Na esquerda e na política
Campana é figura única no jornalismo e na política paranaense. Esquerdista na juventude, quando pertenceu ao Partido Comunista do Brasil, PC do B, deixou o partido e as teses de esquerda e migrou para as campanhas políticas do PMDB. Foi secretário de comunicação de Roberto Requião e de Álvaro Dias e consolidou a fama de bruxo e poderoso, que só aumentou quando, há 10 anos, começou a escrever a coluna política mais lida do Paraná, na Gazeta do Povo.
Fala mansa
Hoje, Campana desfruta posição confortável, junto aos quais se pode dizer que, como o diabo, são mais perigosos porque são velhos. Conhecedor profundo da alma e do passado dos políticos, assusta justamente por causa disso. Na era Lerner, as moças elegantes do gabinete da vice, Emília Belinati, o chamavam de ''Veludo'', referência perfeita à fala mansa e sedutora que caracteriza o jornalista. Quando dá entrevistas no rádio ou na TV, puxa um pouco o ''R'', à maneira dos cariocas e com certo enfado.
Análises e dúvidas
De Jaime Lerner a Requião, de Jorge Samek a Cássio Taniguchi, não existe um político do Paraná que não tenha ouvido as análises políticas ou de pesquisas feitas pelo jornalista. No lançamento do livro dele, por exemplo, todos bateram o ponto direitinho. E por dois motivos: primeiro, porque o Fábio pode ficar zangado e isso não é bom. Eles não sabem bem porque não é bom, mas por via das dúvidas... E segundo, porque se todo mundo vai lá, por que logo eu vou ficar ausente, não é mesmo?
Província contestada
Nessa nova função de editor, marcada pela aura de seriedade e modernidade, Campana tenta fugir, mais uma vez, do ranço provinciano que nos cobre. Fumante de cubanos sofisticados, cultiva a barba grisalha e mistura certo ar de mistério a uma empáfia intelectualizada quando se depara com políticos em busca de conselhos e orientação. Ganha muito bem por isso. E sabe, como ninguém no Paraná, ridicularizar façanhas e destruir biografias. Sem qualquer compromisso ideológico.
Cotação em alta
Campana faz 57 anos em agosto, continua casado com Denise, a primeira mulher, disfarça, diariamente, a neurose com o bem-estar dos dois filhos, Isabel e Rubens e ainda é curioso absoluto sobre tudo o que falam dele. Mistura despojados paletós de tweed com jeans e faz jus, fisicamente, à imagem do editor de livros para poucas e privilegiadas cabeças. Políticos, por exemplo, compram os livros dele, em muitos casos patrocinam as edições, mas lêem mesmo a coluna diária.
Nossos mitos
A influência de Fábio Campana nos meios políticos ainda é infinitamente maior do que entre intelectuais e acadêmicos locais, situação que ele, de boca pra fora, gostaria de inverter. No fundo, no fundo, é fruto do meio político, faz parte dele, para o bem e para o mal. Um meio tão auto-referente e assustado com os passos do vizinho que até um espaço jornalístico, como o de hoje, suscita dúvidas. E sugere alianças. Mesmo sem qualquer dado realista.

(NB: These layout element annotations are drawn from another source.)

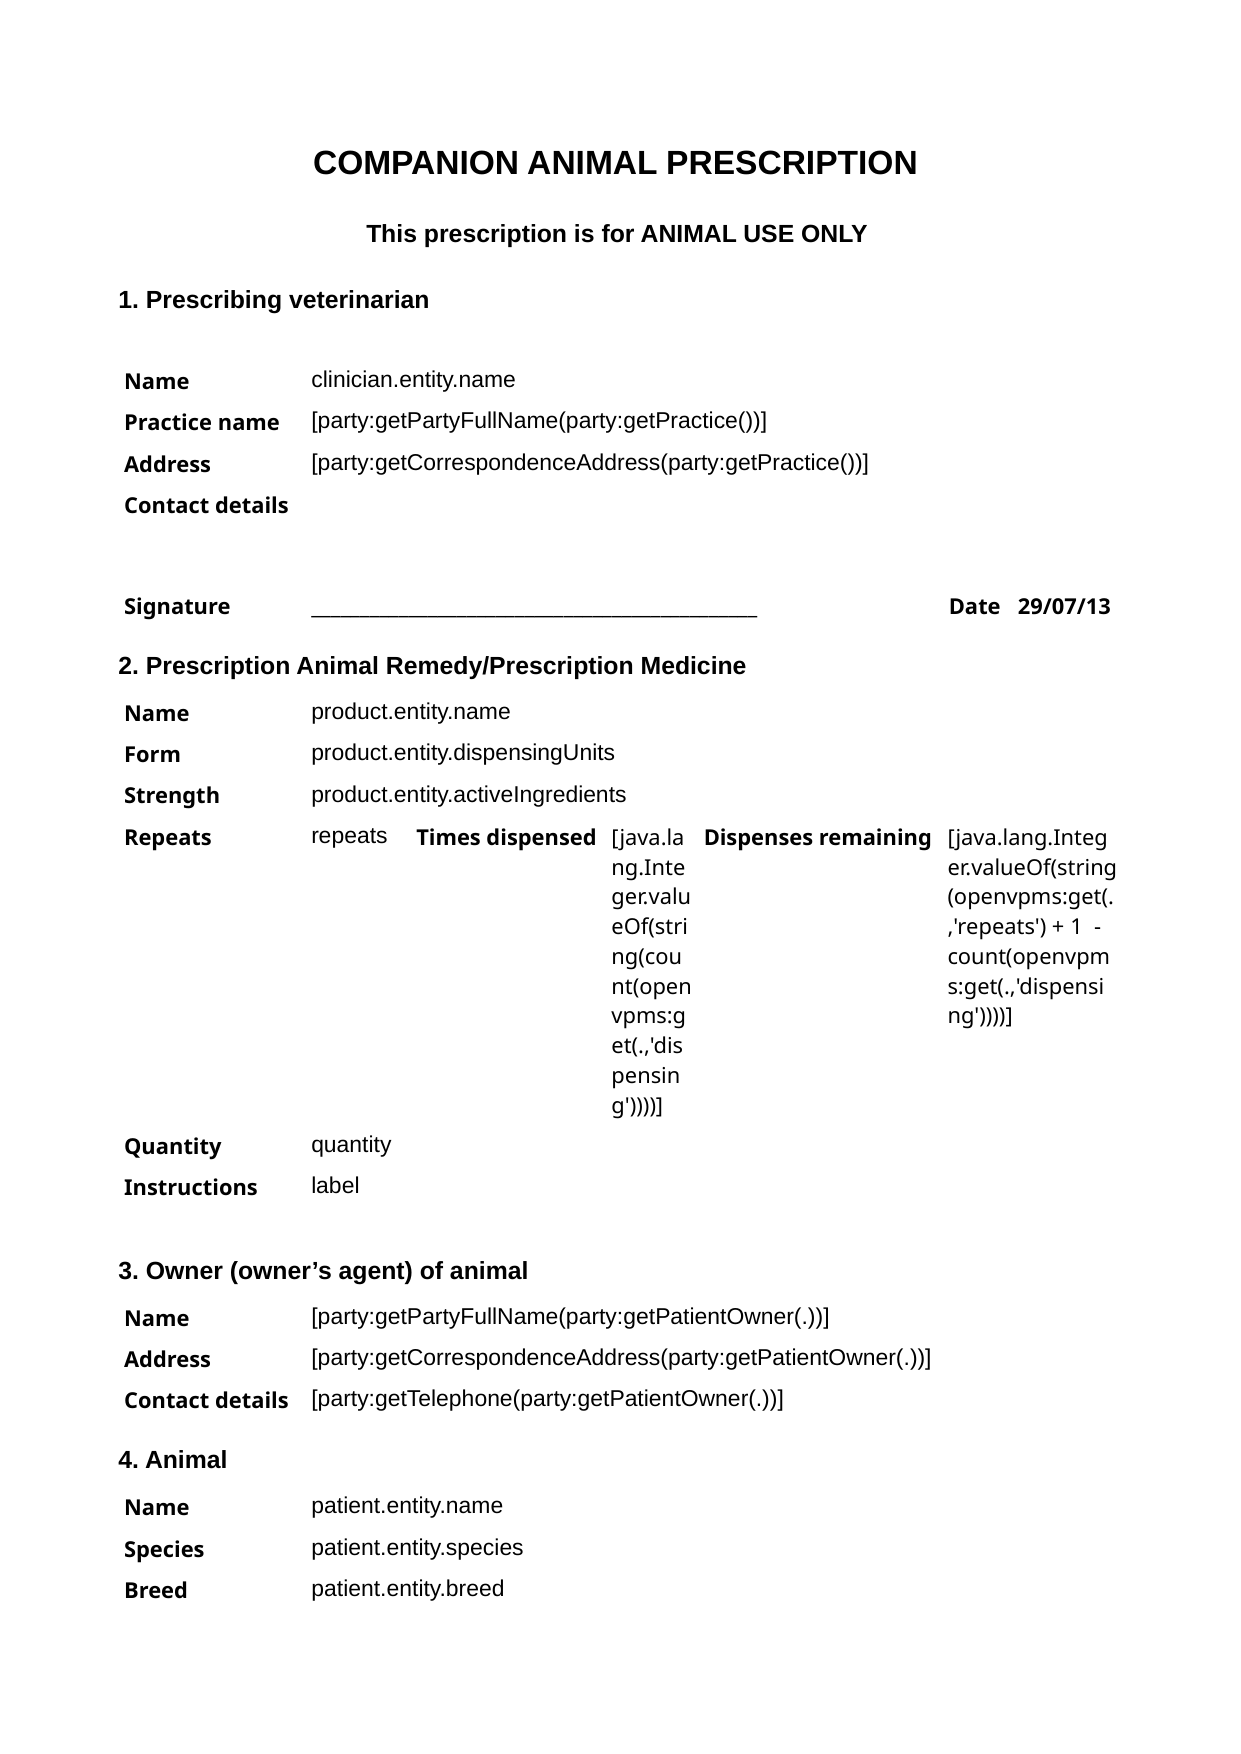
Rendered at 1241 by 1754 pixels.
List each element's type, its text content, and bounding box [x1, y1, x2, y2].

table_header patient.entity.name [306, 1487, 1123, 1528]
subtitle 2. Prescription Animal Remedy/Prescription Medicine [118, 651, 1122, 680]
table_cell [party:getPartyFullName(party:getPractice())] [305, 402, 1123, 443]
table_header Name [118, 1487, 306, 1528]
table_header Name [118, 692, 305, 733]
table_cell product.entity.dispensingUnits [305, 734, 1123, 775]
subtitle This prescription is for ANIMAL USE ONLY [118, 219, 1122, 248]
table_cell Quantity [118, 1125, 305, 1167]
table_cell repeats [305, 816, 410, 1125]
table_cell Signature [118, 525, 305, 626]
table_cell Contact details [118, 1379, 306, 1421]
subtitle 4. Animal [118, 1446, 1122, 1474]
table_cell product.entity.activeIngredients [305, 775, 1123, 816]
table_cell Times dispensed [410, 816, 606, 1125]
table_cell Practice name [118, 402, 305, 443]
table_cell [party:getCorrespondenceAddress(party:getPractice())] [305, 443, 1123, 484]
table_cell Contact details [118, 484, 305, 525]
table_cell Repeats [118, 816, 305, 1125]
table_header Name [118, 1297, 306, 1338]
table_cell Date 29/07/13 [943, 525, 1123, 626]
table_cell Species [118, 1528, 306, 1569]
table_cell Breed [118, 1569, 306, 1610]
subtitle 3. Owner (owner’s agent) of animal [118, 1256, 1122, 1284]
table_cell [305, 484, 1123, 525]
table_header product.entity.name [305, 692, 1123, 733]
table_cell Form [118, 734, 305, 775]
table_cell patient.entity.breed [306, 1569, 1123, 1610]
table_cell Address [118, 1338, 306, 1379]
subtitle COMPANION ANIMAL PRESCRIPTION [118, 143, 1122, 182]
table_cell [party:getCorrespondenceAddress(party:getPatientOwner(.))] [306, 1338, 1123, 1379]
table_header [party:getPartyFullName(party:getPatientOwner(.))] [306, 1297, 1123, 1338]
table_cell Address [118, 443, 305, 484]
table_header Name [118, 360, 305, 402]
subtitle 1. Prescribing veterinarian [118, 285, 1122, 314]
table_cell Strength [118, 775, 305, 816]
table_cell [party:getTelephone(party:getPatientOwner(.))] [306, 1379, 1123, 1421]
table_cell label [305, 1167, 1123, 1231]
table_cell Instructions [118, 1167, 305, 1231]
table_cell patient.entity.species [306, 1528, 1123, 1569]
table_cell [java.lang.Integer.valueOf(string(count(openvpms:get(.,'dispensing'))))] [606, 816, 698, 1125]
table_cell quantity [305, 1125, 1123, 1167]
table_cell Dispenses remaining [698, 816, 941, 1125]
table_header clinician.entity.name [305, 360, 1123, 402]
table_cell [java.lang.Integer.valueOf(string(openvpms:get(.,'repeats') + 1 - count(openvpms:get(.,'dispensing'))))] [941, 816, 1123, 1125]
table_cell ______________________________________________ [305, 525, 943, 626]
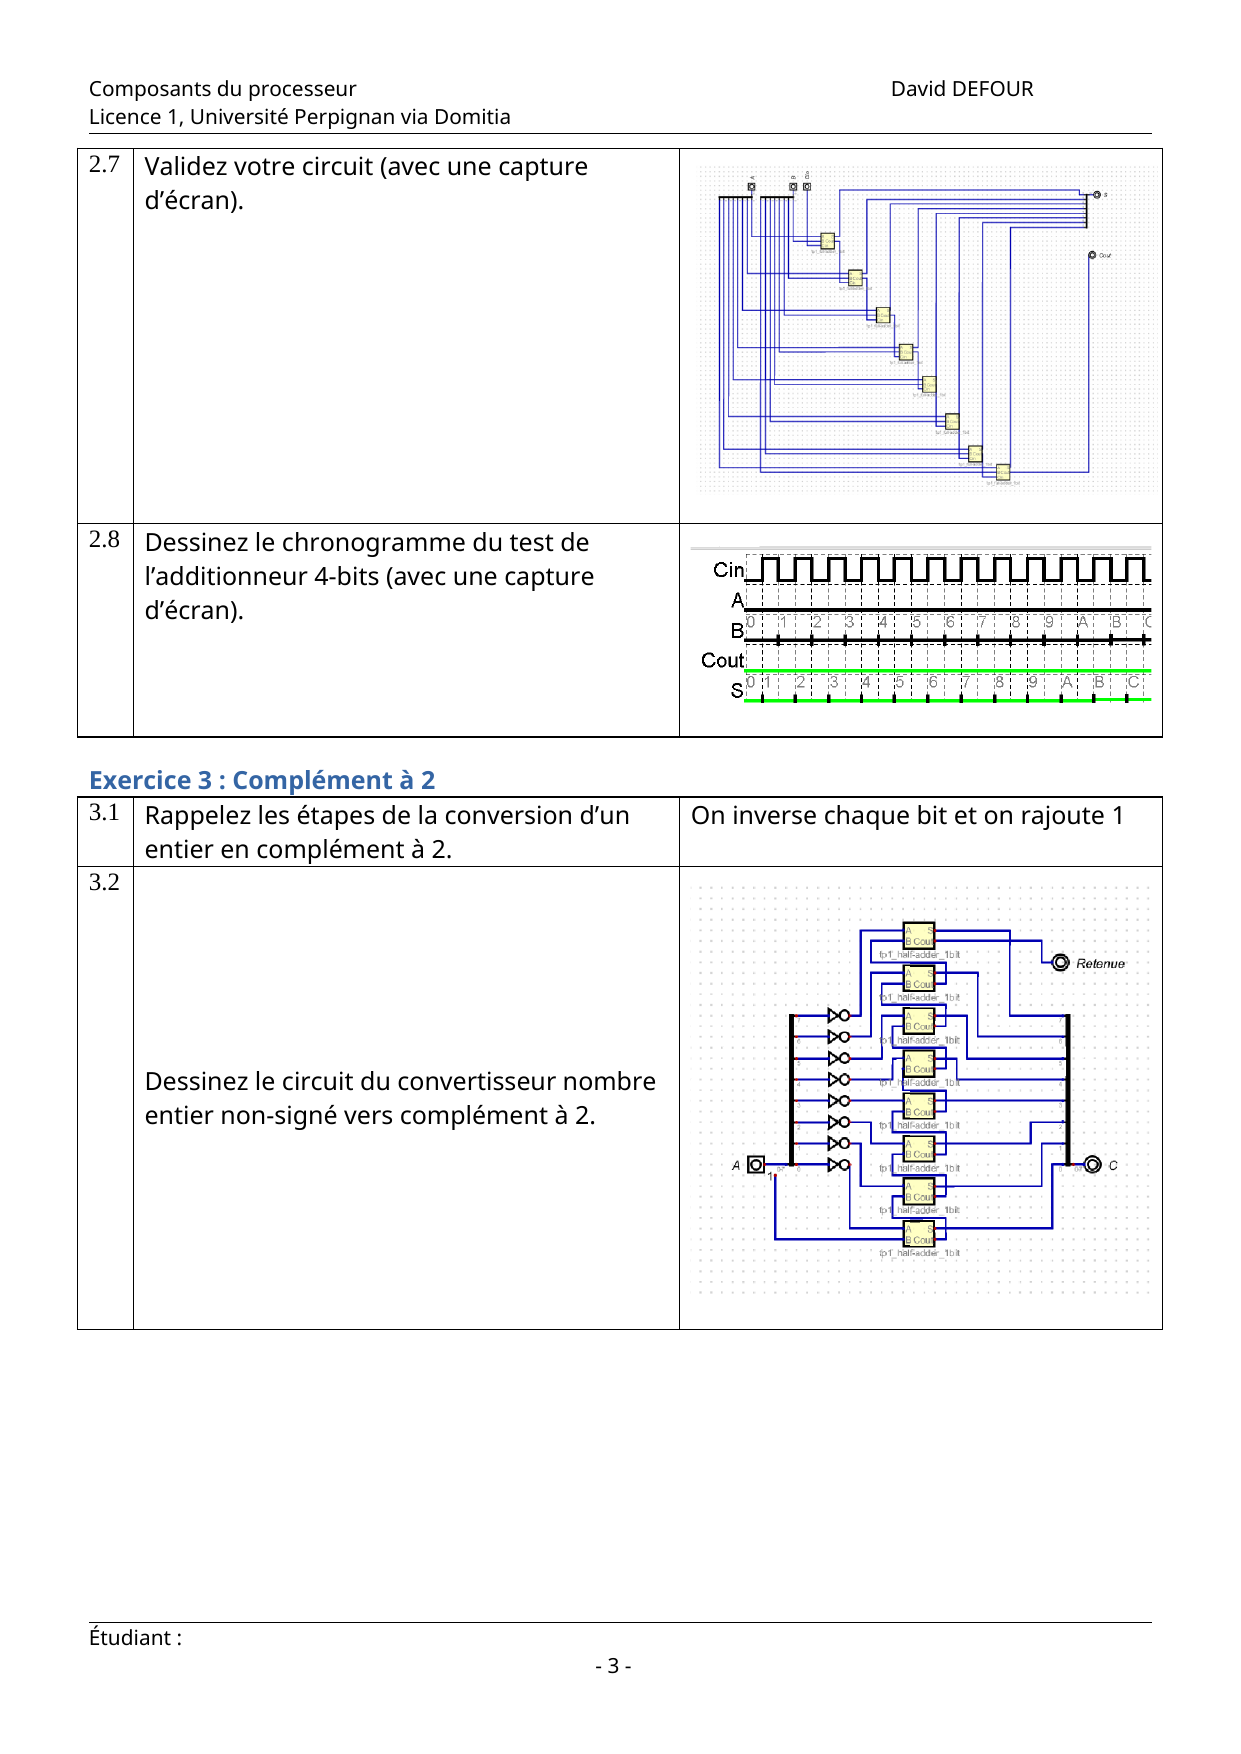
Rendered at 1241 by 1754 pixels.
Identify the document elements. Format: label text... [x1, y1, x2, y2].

table_cell 3.2 [78, 867, 133, 1329]
picture [690, 546, 1152, 703]
picture [690, 884, 1152, 1296]
table_cell Dessinez le circuit du convertisseur nombre entier non-signé vers complément à 2. [134, 867, 679, 1329]
table_cell Validez votre circuit (avec une capture d’écran). [134, 149, 679, 523]
table_cell Dessinez le chronogramme du test de l’additionneur 4-bits (avec une capture d’écran). [134, 524, 679, 736]
table_cell 2.7 [78, 149, 133, 523]
picture [696, 165, 1158, 495]
subtitle Exercice 3 : Complément à 2 [89, 762, 1152, 796]
table_cell [680, 524, 1162, 736]
table_header Rappelez les étapes de la conversion d’un entier en complément à 2. [134, 798, 679, 866]
table_cell [680, 867, 1162, 1329]
table_header 3.1 [78, 798, 133, 866]
table_header On inverse chaque bit et on rajoute 1 [680, 798, 1162, 866]
table_cell 2.8 [78, 524, 133, 736]
table_cell [680, 149, 1162, 523]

De esquerdista a bruxo de campanha eleitorais, de colunista a livreiro, esse paranaense que veio da fronteira (é de Foz do Iguaçu) já faz parte da galeria dos poucos mitos que temos. Se eles são frágeis, macunaímicos, incompletos ou ultrapassados, é irrelevante. Mito não se contesta. Aceita-se. E louva-se.
Daltônicas
De atualidades
Apressado e distraído, como sempre, o chefe jovem encontrou um comprimido na mesa de trabalho e perguntou de quem era. A secretária, atualizada com o noticiário, respondeu, séria: ''Para que serve eu não sei mas foi o Bubba que deixou aí''.